Where I live if a pet kills someone elses livestock it is county ordinance that they have to pay for damages. You might consider calling the sheriff and seeing what your options are.
Personally if I caught that dog on my property again I would just shoot it. You are within your rights to do so and that is a common country solution.


----------



## 2rain (Jun 2, 2013)

Aww how sad I'm so sorry :,(


----------



## hennypenny68 (Apr 30, 2013)

I'm so sorry you had to go through that and I have to say please call the authorities I have a neighbour who has a pity cross and he likes to let the dog run beside his truck down the publis road and I have had a few run in with the dog coming at me and my dogs while passing and I just let it go.
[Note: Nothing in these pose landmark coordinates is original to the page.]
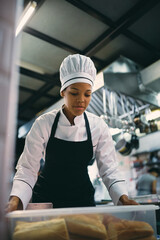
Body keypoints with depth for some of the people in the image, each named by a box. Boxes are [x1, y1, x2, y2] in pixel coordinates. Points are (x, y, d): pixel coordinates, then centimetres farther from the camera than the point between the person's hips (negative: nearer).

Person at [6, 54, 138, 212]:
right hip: (46, 197, -1)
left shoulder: (98, 126, -9)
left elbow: (109, 169, -9)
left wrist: (123, 198, -25)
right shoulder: (44, 123, -13)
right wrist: (15, 199, -30)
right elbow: (28, 168, -14)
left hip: (83, 199, 2)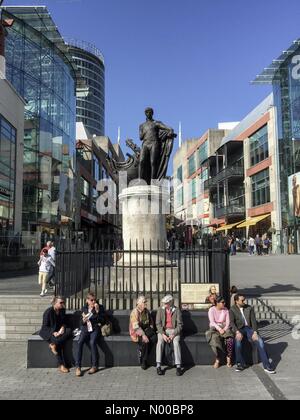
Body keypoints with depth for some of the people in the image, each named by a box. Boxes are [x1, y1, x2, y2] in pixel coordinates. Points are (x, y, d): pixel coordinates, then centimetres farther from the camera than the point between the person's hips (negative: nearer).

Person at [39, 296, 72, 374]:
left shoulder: (62, 310, 5)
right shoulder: (48, 312, -14)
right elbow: (45, 326, -13)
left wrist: (63, 327, -13)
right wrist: (53, 332, -28)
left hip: (59, 330, 6)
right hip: (48, 332, -6)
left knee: (69, 331, -25)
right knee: (55, 339, -37)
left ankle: (54, 344, -29)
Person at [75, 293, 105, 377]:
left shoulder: (100, 307, 3)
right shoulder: (84, 308, 10)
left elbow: (102, 321, -2)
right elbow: (82, 322, 13)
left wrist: (97, 311, -13)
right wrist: (83, 320, -11)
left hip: (95, 329, -2)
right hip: (85, 329, 3)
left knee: (92, 342, -31)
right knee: (80, 342, -27)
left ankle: (94, 366, -17)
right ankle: (78, 367, -21)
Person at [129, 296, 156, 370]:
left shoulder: (146, 311, 8)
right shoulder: (135, 312, -14)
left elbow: (151, 322, 17)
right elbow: (136, 326, -23)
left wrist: (151, 330, 0)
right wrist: (143, 335, -32)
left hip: (145, 330, 6)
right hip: (136, 332, -6)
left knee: (154, 338, -23)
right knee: (145, 341, -33)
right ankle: (143, 360, -11)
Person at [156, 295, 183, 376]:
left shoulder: (177, 310, -3)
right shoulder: (160, 310, 1)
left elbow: (180, 325, -4)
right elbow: (158, 323, -2)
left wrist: (173, 335, -16)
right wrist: (163, 334, -15)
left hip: (174, 330, -1)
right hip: (163, 330, 1)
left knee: (176, 342, -30)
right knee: (160, 342, -28)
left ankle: (178, 366, -27)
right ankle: (158, 366, -26)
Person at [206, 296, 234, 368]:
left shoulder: (226, 310, 7)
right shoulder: (212, 310, -2)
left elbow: (228, 322, 3)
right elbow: (212, 322, -11)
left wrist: (224, 329, -16)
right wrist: (219, 329, -24)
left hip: (224, 328, 2)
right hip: (214, 328, -2)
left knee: (230, 339, -31)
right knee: (215, 338, -36)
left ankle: (229, 358, -15)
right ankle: (218, 359, -22)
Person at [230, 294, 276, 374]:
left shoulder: (249, 308, 7)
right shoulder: (232, 310, 0)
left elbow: (253, 321, 1)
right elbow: (232, 322, -10)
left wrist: (255, 332, -14)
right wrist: (237, 332, -27)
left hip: (249, 328, 2)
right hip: (239, 329, -2)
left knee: (260, 341, -22)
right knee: (238, 340, -34)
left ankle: (266, 365, -15)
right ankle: (240, 364, -20)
Then on Saturday I was heading out for a horseback ride when I ran into them again this time the dog attempted to attack my horse and while all this was happening the owner drove by waving at me like it was a joke. Thank god not only is my horse well trained I'm a experienced rider things could of turned ugly. Well this time I had enough and I phoned the SPCA and told them what had happened and they paid the man a visit and now when I see him driving today the dog is in the back of his truck you see it's on file now and if it happens again he will have to have the dog put down were we live we don't take chances I have worked with dogs since I was 14 as a kennel tech a trainer and a groomer and in my exp and knowledge giving a second chance can be fatal and you said you have children PLEASE don't take that chance it only takes a second for for little one to be outside alone and then its to late.


----------